Let's add a "formula" node to create a new column.

from flowfile_core.schemas.transform_schema import FunctionInput, FieldInput

# 1. Add a formula node to double the age
formula_settings = input_schema.NodeFormula(
    flow_id=1,
    node_id=3,
    function=FunctionInput(
        field=FieldInput(name="age_doubled", data_type="Int64"),
        function="[age] * 2" # Polars expression
    )
)
graph.add_formula(formula_settings)

# 2. Connect the filter node to our new formula node
add_connection(graph, input_schema.NodeConnection.create_from_simple_input(2, 3))

# 3. Predict the schema
formula_node = graph.get_node(3)
predicted_schema = formula_node.get_predicted_schema()

print("Predicted columns for Node 3:")
for col in predicted_schema:
    print(f"  - {col.column_name} (Type: {col.data_type})")

# This works even though the node has not run yet!
print(f"\nHas the formula node run? {formula_node.node_stats.has_run_with_current_setup}")

Output of Schema Prediction

Predicted columns for Node 3:
  - name (Type: String)
  - age (Type: Int64)
  - city (Type: String)
  - age_doubled (Type: Int64)

How does this work? The node simply:

Asks its parent node(s) for their output schema.
Applies its own transformation logic to that schema (not the data).
Returns the resulting new schema.

This allows a UI to show you how your data will be transformed in real-time, as you build the pipeline.
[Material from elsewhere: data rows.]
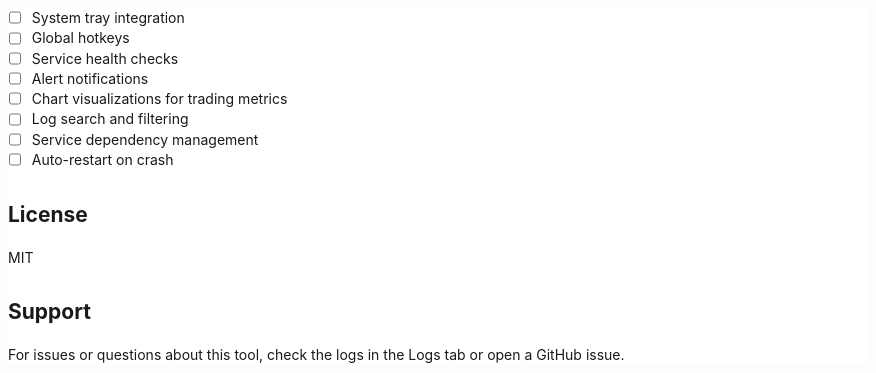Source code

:- [ ] System tray integration
- [ ] Global hotkeys
- [ ] Service health checks
- [ ] Alert notifications
- [ ] Chart visualizations for trading metrics
- [ ] Log search and filtering
- [ ] Service dependency management
- [ ] Auto-restart on crash

## License

MIT

## Support

For issues or questions about this tool, check the logs in the Logs tab or open a GitHub issue.
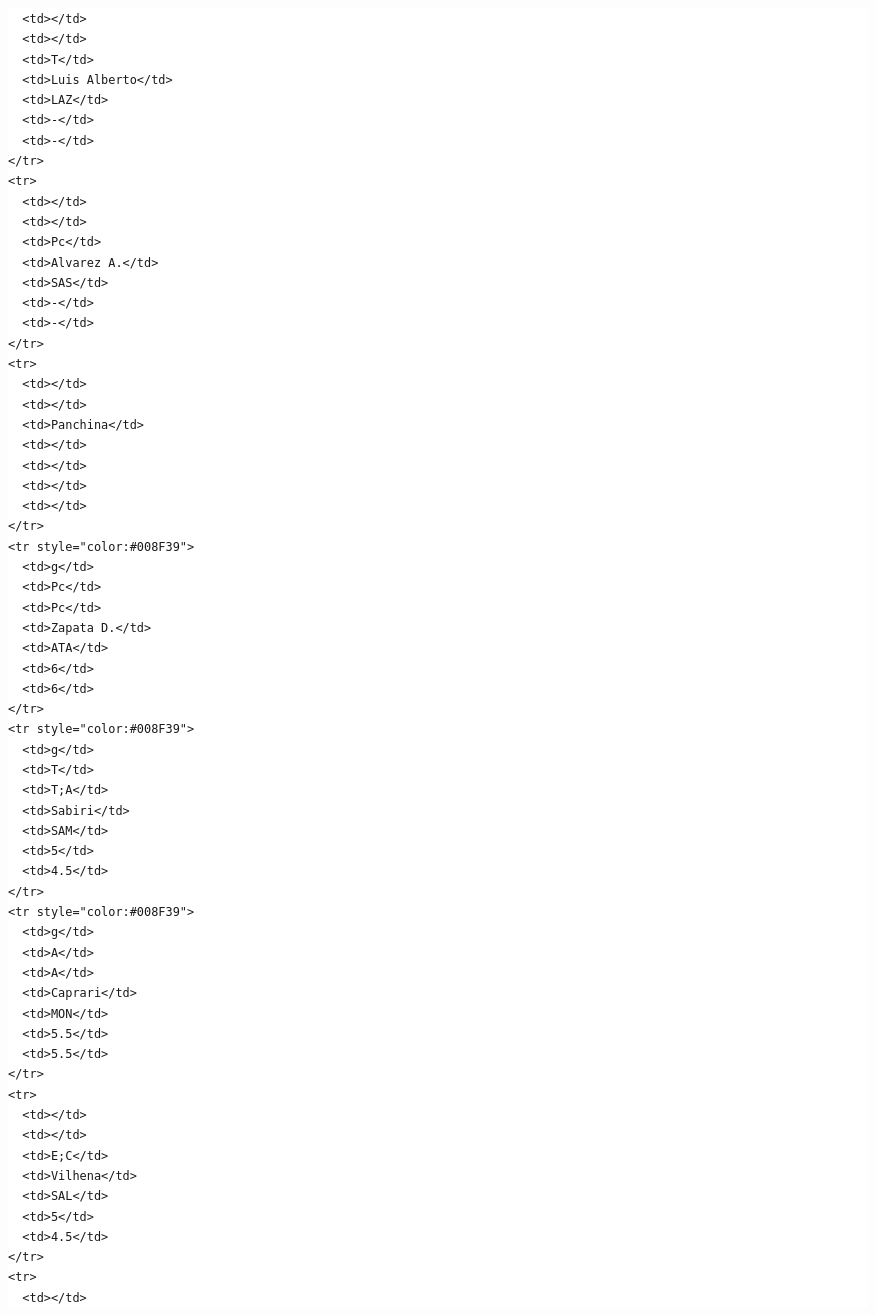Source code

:       <td></td>
      <td></td>
      <td>T</td>
      <td>Luis Alberto</td>
      <td>LAZ</td>
      <td>-</td>
      <td>-</td>
    </tr>
    <tr>
      <td></td>
      <td></td>
      <td>Pc</td>
      <td>Alvarez A.</td>
      <td>SAS</td>
      <td>-</td>
      <td>-</td>
    </tr>
    <tr>
      <td></td>
      <td></td>
      <td>Panchina</td>
      <td></td>
      <td></td>
      <td></td>
      <td></td>
    </tr>
    <tr style="color:#008F39">
      <td>g</td>
      <td>Pc</td>
      <td>Pc</td>
      <td>Zapata D.</td>
      <td>ATA</td>
      <td>6</td>
      <td>6</td>
    </tr>
    <tr style="color:#008F39">
      <td>g</td>
      <td>T</td>
      <td>T;A</td>
      <td>Sabiri</td>
      <td>SAM</td>
      <td>5</td>
      <td>4.5</td>
    </tr>
    <tr style="color:#008F39">
      <td>g</td>
      <td>A</td>
      <td>A</td>
      <td>Caprari</td>
      <td>MON</td>
      <td>5.5</td>
      <td>5.5</td>
    </tr>
    <tr>
      <td></td>
      <td></td>
      <td>E;C</td>
      <td>Vilhena</td>
      <td>SAL</td>
      <td>5</td>
      <td>4.5</td>
    </tr>
    <tr>
      <td></td>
The Complete Picture: A Summary

Let's recap the entire lifecycle:

You provide Settings: You define steps using simple Pydantic models (NodeManualInput, NodeFilter, etc.).
Graph Creates FlowNodes: The FlowGraph takes your settings and wraps them in FlowNode objects, adding execution logic, state, and connection points.
You Connect Nodes: You create NodeConnection objects. This builds the pipeline topology, which the graph uses to determine the execution order.
You Run the Graph: When graph.run_graph() is called:
- An execution plan is created via topological sort.
- Execution starts from the "start nodes".
- Each node receives a FlowDataEngine from its parent.
- It applies its transformation logic.
- It returns a new FlowDataEngine to its children.
Results Flow Through: The data, wrapped in the FlowDataEngine, moves down the pipeline, getting transformed at each step.

This architecture provides a powerful combination of flexibility, introspection, and performance, bridging the gap between a visual, no-code interface and a powerful, code-driven engine.

The FastAPI Service: Your API Layer

While FlowGraph, FlowNode, and FlowDataEngine power the core pipeline logic, the FastAPI service is what makes it accessible from the outside world.

Think of it as the control panel for your pipelines:

HTTP interface – Wraps the core Python objects in a REST API so UIs (like Flowfile’s) or other systems can create, run, and inspect flows via standard web requests.
State management – Keeps track of all active FlowGraph sessions. When the UI triggers a change, it’s really calling one of these endpoints, which updates the in-memory graph.
Security – Handles authentication and authorization so only the right users can access or modify flows.
Data previews – When you view a node’s output in the UI, the API calls .get_resulting_data() on the corresponding FlowNode and returns a sample to the client.

In short: FastAPI turns the in-memory power of flowfile-core into a secure, interactive web service, enabling rich, real-time applications to be built on top of your pipelines.